§ PAGE EXCERPT:
Ten Comandments For Success With Rhododendrons

by Joe B. Parks

Rhododendron 'PJM' (Mezitt)
Picture by S & J Perkins
Rhododendron 'PJM' (Mezitt) in Salem, NH

Rhododendrons are truly the king of shrubs, a plant for all seasons, a plant with more garden versatility than almost any other member of the plant kingdom. Other shrubs, too, have their moments of glory but few and far between are those that can compete year around with rhododendrons and none, no not a one, offers such a vast palette of colors and textures to the gardener. Although rhododendrons won't grow just anywhere, once their simple needs are met, they will prove over and over again to be a tough plant that rewards its caretakers generously.

Like any other plant - or animal for that matter - they do have their own set of needs but if you meet these at least half way, rhododendrons will easily become the backbone of your garden. If you follow the suggestions below, you will be well on your way to having the finest rhododendrons possible.

I. Take the time to learn something about the incredible variety of rhododendrons that are available.

§ GIVEN MATERIAL:
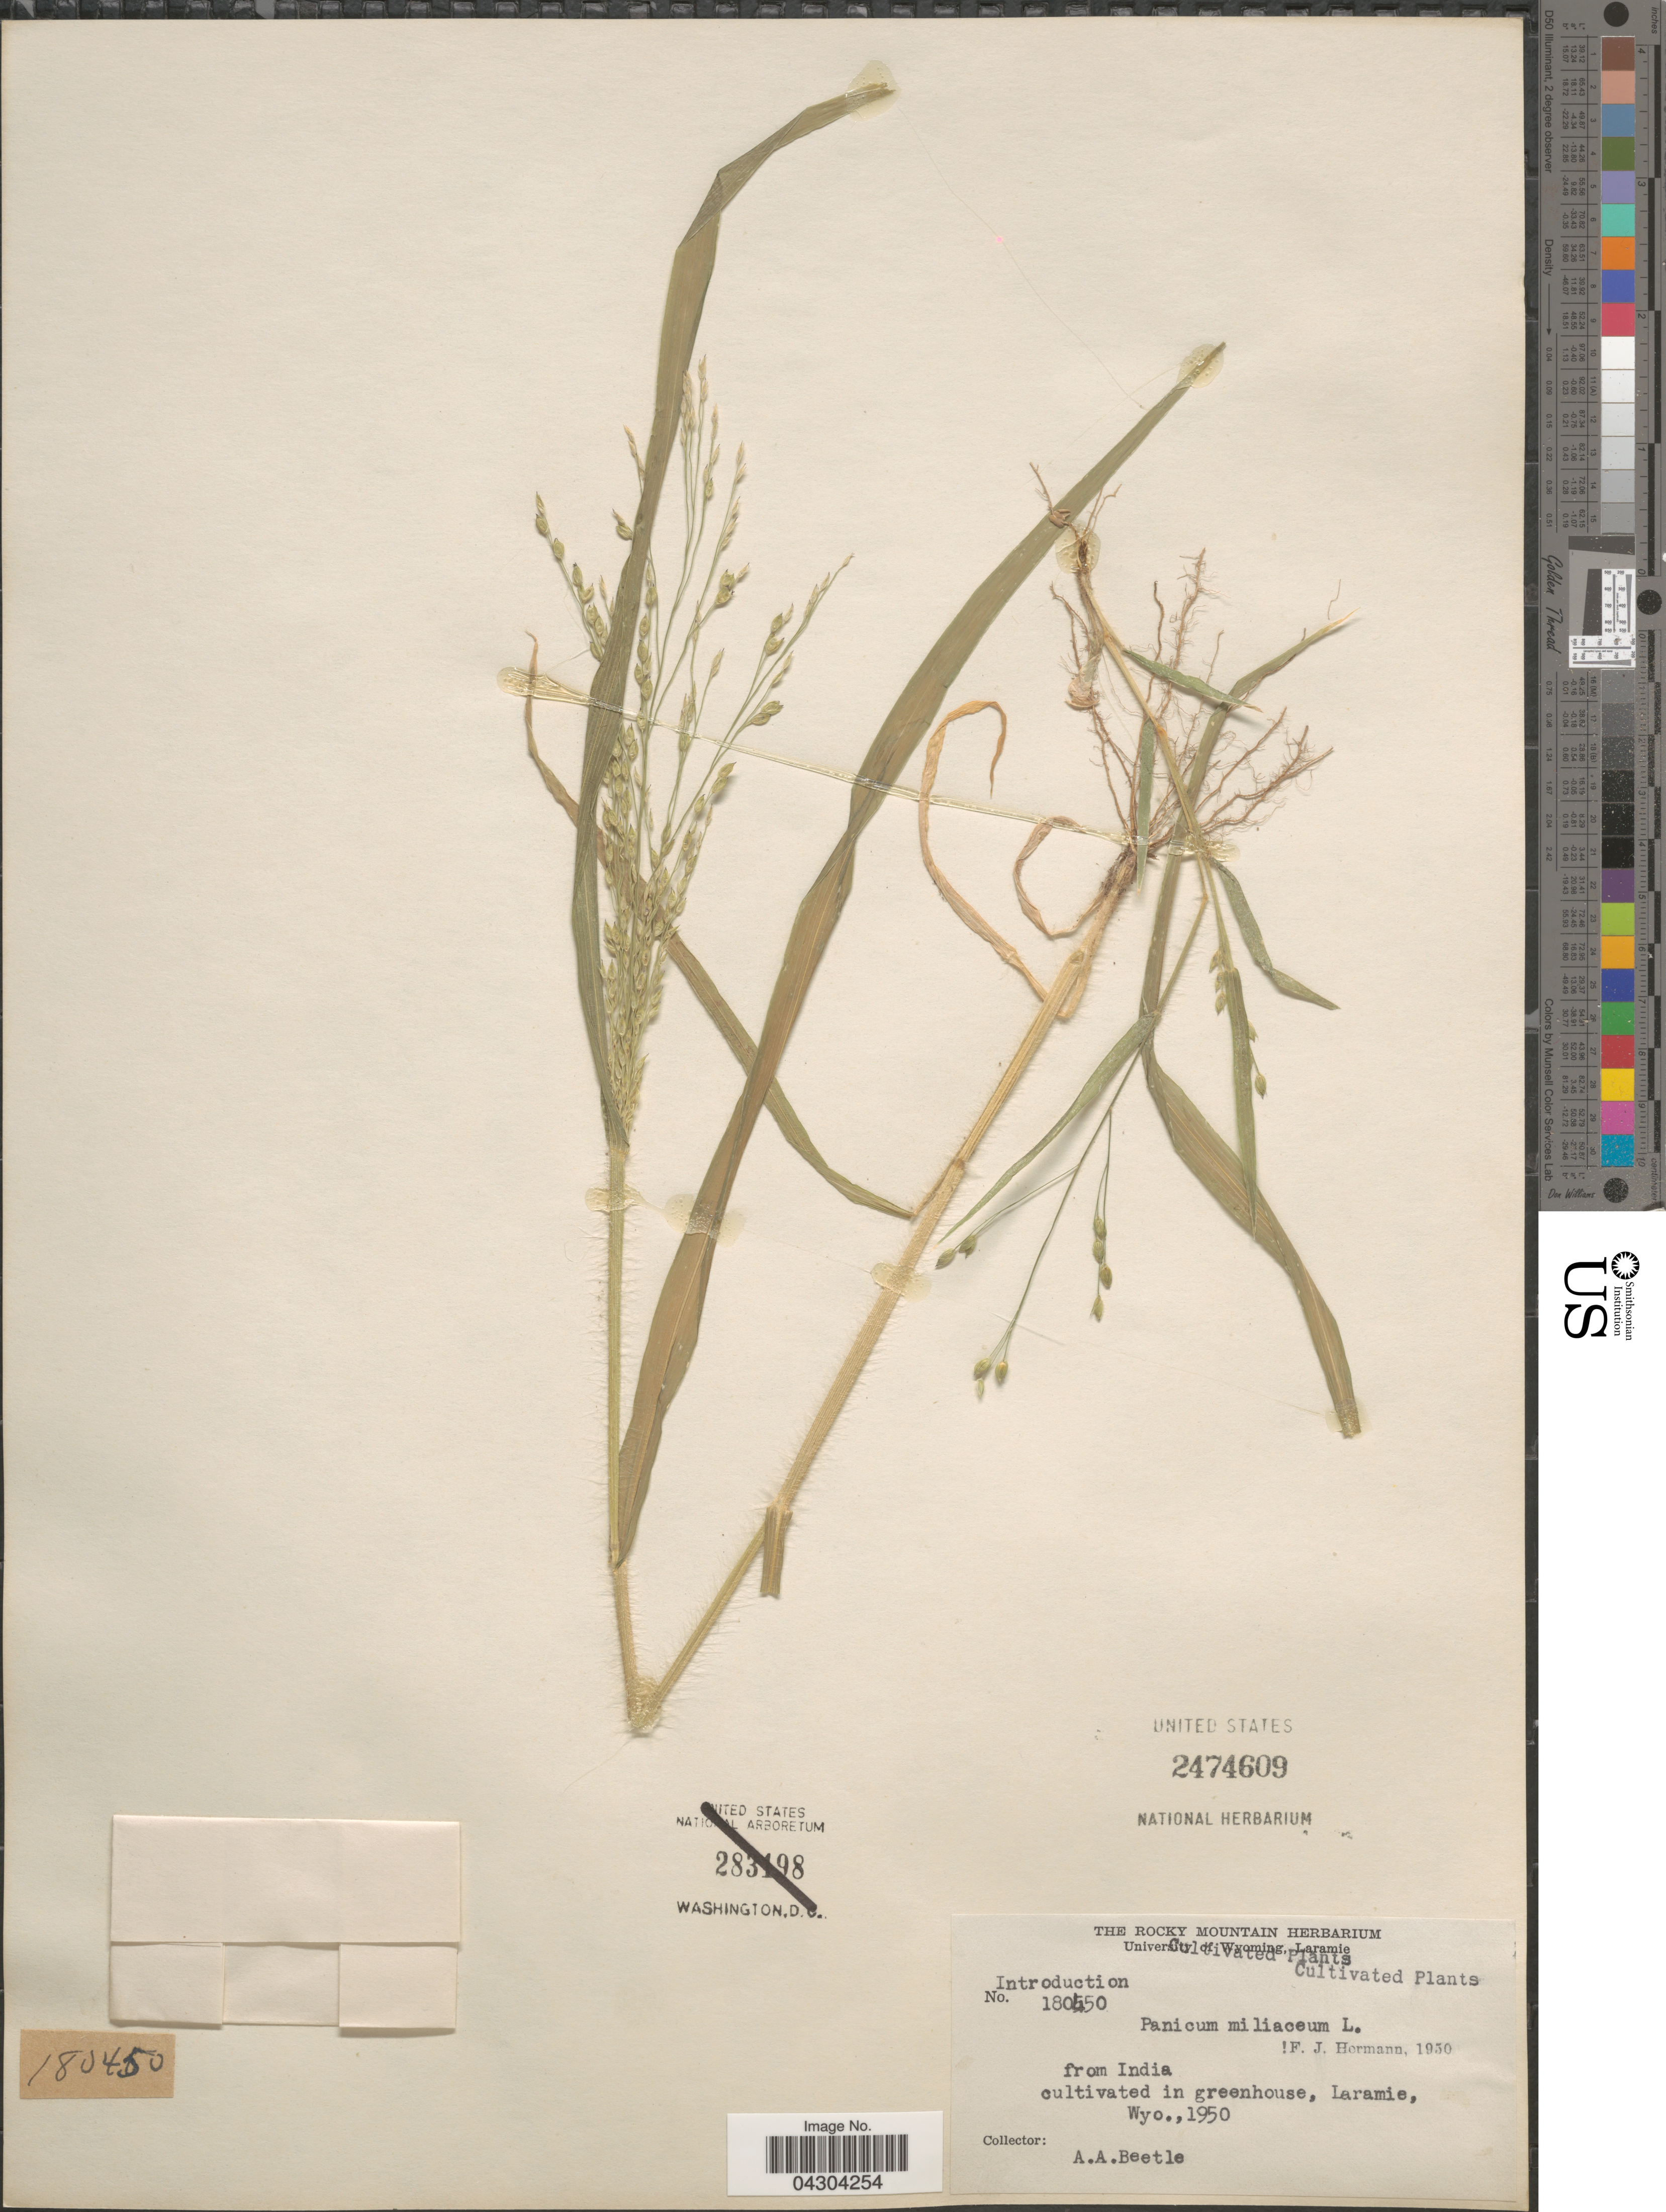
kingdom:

§ PROBLEM REQUIREMENTS:
Could you carry on the rhododendron care article above, picking up right after its first commandment?

§ ANSWER TO THE TASK:
Rhododendrons species grow in the wild from the cold of the arctic to the heat of the tropics; from the ocean shore to high mountain tops; and from only a few inches tall to 80 foot trees. These have been used to hybridize tens of thousands of varieties for our gardens. Somewhere in this huge variety there are bound to be rhododendrons that will do superbly well in your garden; take the time to find out something about what is available. One good way to learn more about these wonderful plants, is to join the Rhododendron Society. See elsewhere on this homepage for detailed info on joining.

II. Learn the recipe for rhododendron success.

The recipe for rhododendron success can described in a very few words; choose a plant that is suitable to your area, prepare a moist but well drained, acid soil with plenty of organic material and lastly, remember that some rhododendrons do best in shade, others do best in the sun. By learning their needs, you will have a solid basis for success.

III. Choose a rhododendron for its overall beauty, not just its flowers.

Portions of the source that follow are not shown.